◆ PROBLEM DESCRIPTION
Make an exact copy of all the records, one that contains none of the pictures.

Data excerpts:
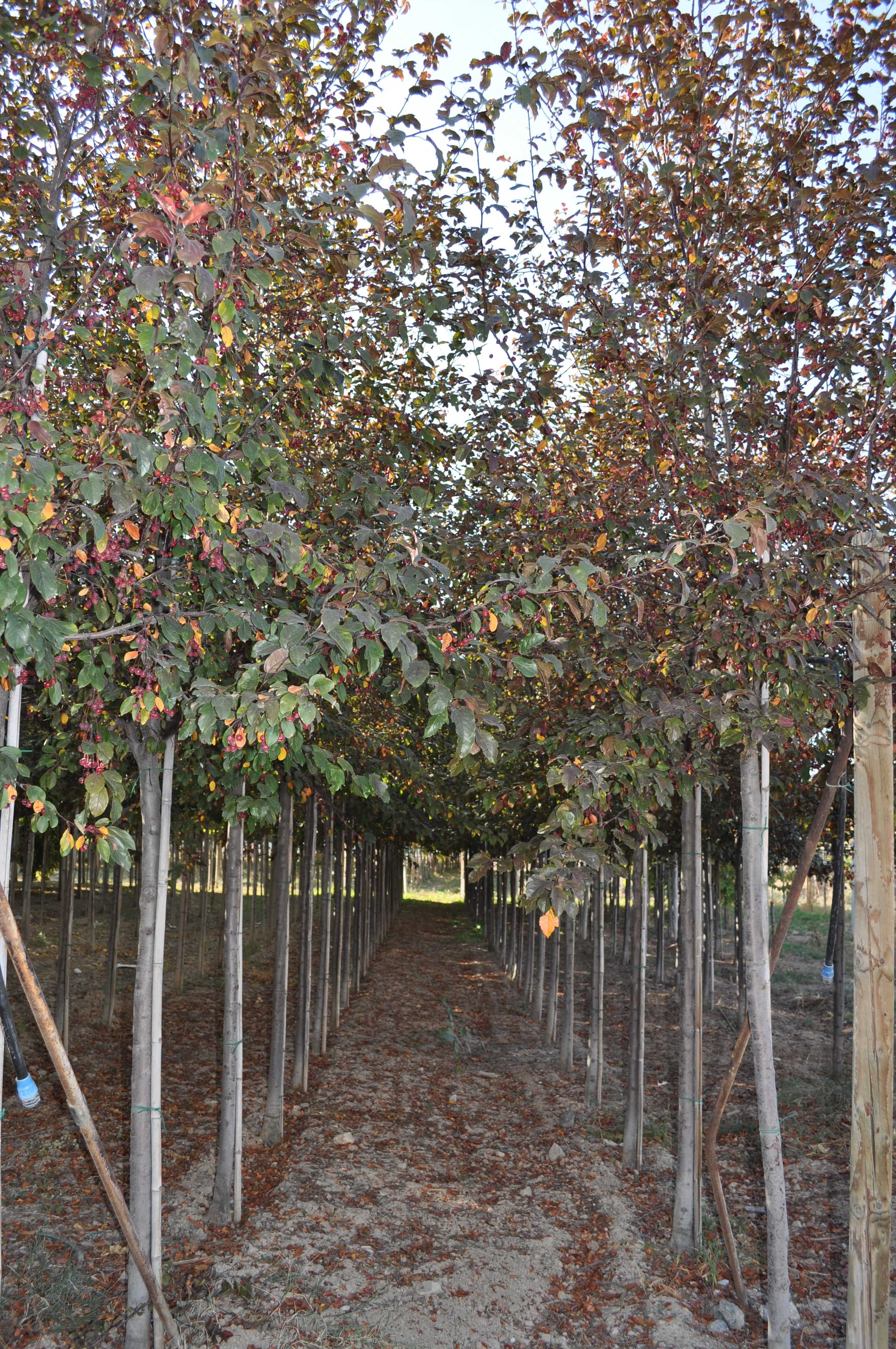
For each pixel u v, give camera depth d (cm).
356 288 425
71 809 731
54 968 1236
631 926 1559
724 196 387
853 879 268
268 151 333
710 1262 510
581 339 428
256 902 2119
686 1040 548
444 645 266
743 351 393
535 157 400
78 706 353
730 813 780
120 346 375
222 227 254
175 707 399
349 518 411
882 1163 256
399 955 1859
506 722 444
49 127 342
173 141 256
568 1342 442
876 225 371
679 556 287
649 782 354
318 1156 675
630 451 457
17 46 312
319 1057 975
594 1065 819
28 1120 700
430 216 400
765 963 405
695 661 374
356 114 375
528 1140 745
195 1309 437
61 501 292
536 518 429
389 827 952
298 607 422
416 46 375
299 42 353
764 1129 397
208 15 296
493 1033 1159
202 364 256
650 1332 449
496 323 391
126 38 284
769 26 387
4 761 250
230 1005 559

◆ RESULT FOR THIS EXERCISE
For each pixel u v, give camera depth d (cm).
356 288 425
71 809 731
54 968 1236
631 926 1559
724 196 387
853 879 268
268 151 333
710 1262 510
581 339 428
256 902 2119
686 1040 548
444 645 266
743 351 393
535 157 400
78 706 353
730 813 780
120 346 375
222 227 254
175 707 399
349 518 411
882 1163 256
399 955 1859
506 722 444
49 127 342
173 141 256
568 1342 442
876 225 371
679 556 287
649 782 354
318 1156 675
630 451 457
17 46 312
319 1057 975
594 1065 819
28 1120 700
430 216 400
765 963 405
695 661 374
356 114 375
528 1140 745
195 1309 437
61 501 292
536 518 429
389 827 952
298 607 422
416 46 375
299 42 353
764 1129 397
208 15 296
493 1033 1159
202 364 256
650 1332 449
496 323 391
126 38 284
769 26 387
4 761 250
230 1005 559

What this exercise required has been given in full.